What to do> Can you transcribe every entry word for word, skipping the images?

Records supplied>
↓

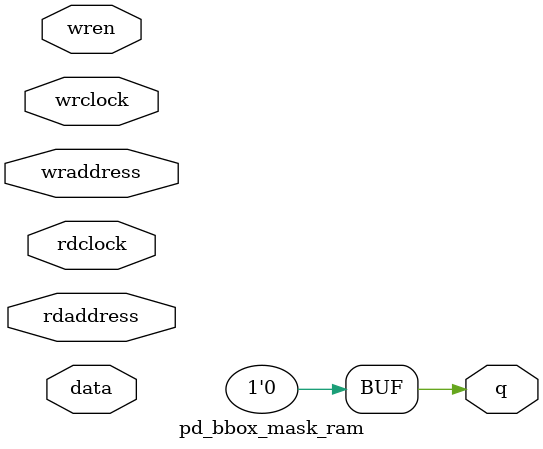
<source format=v>
module pd_bbox_mask_ram(	// file.cleaned.mlir:2:3
  input         data,	// file.cleaned.mlir:2:34
  input  [18:0] rdaddress,	// file.cleaned.mlir:2:49
  input         rdclock,	// file.cleaned.mlir:2:70
  input  [18:0] wraddress,	// file.cleaned.mlir:2:88
  input         wrclock,	// file.cleaned.mlir:2:109
                wren,	// file.cleaned.mlir:2:127
  output        q	// file.cleaned.mlir:2:143
);

  assign q = 1'h0;	// file.cleaned.mlir:3:14, :4:5
endmodule


</source>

↑

Finished task>
<source format=v>
module pd_bbox_mask_ram(	// file.cleaned.mlir:2:3
  input         data,	// file.cleaned.mlir:2:34
  input  [18:0] rdaddress,	// file.cleaned.mlir:2:49
  input         rdclock,	// file.cleaned.mlir:2:70
  input  [18:0] wraddress,	// file.cleaned.mlir:2:88
  input         wrclock,	// file.cleaned.mlir:2:109
                wren,	// file.cleaned.mlir:2:127
  output        q	// file.cleaned.mlir:2:143
);

  assign q = 1'h0;	// file.cleaned.mlir:3:14, :4:5
endmodule


</source>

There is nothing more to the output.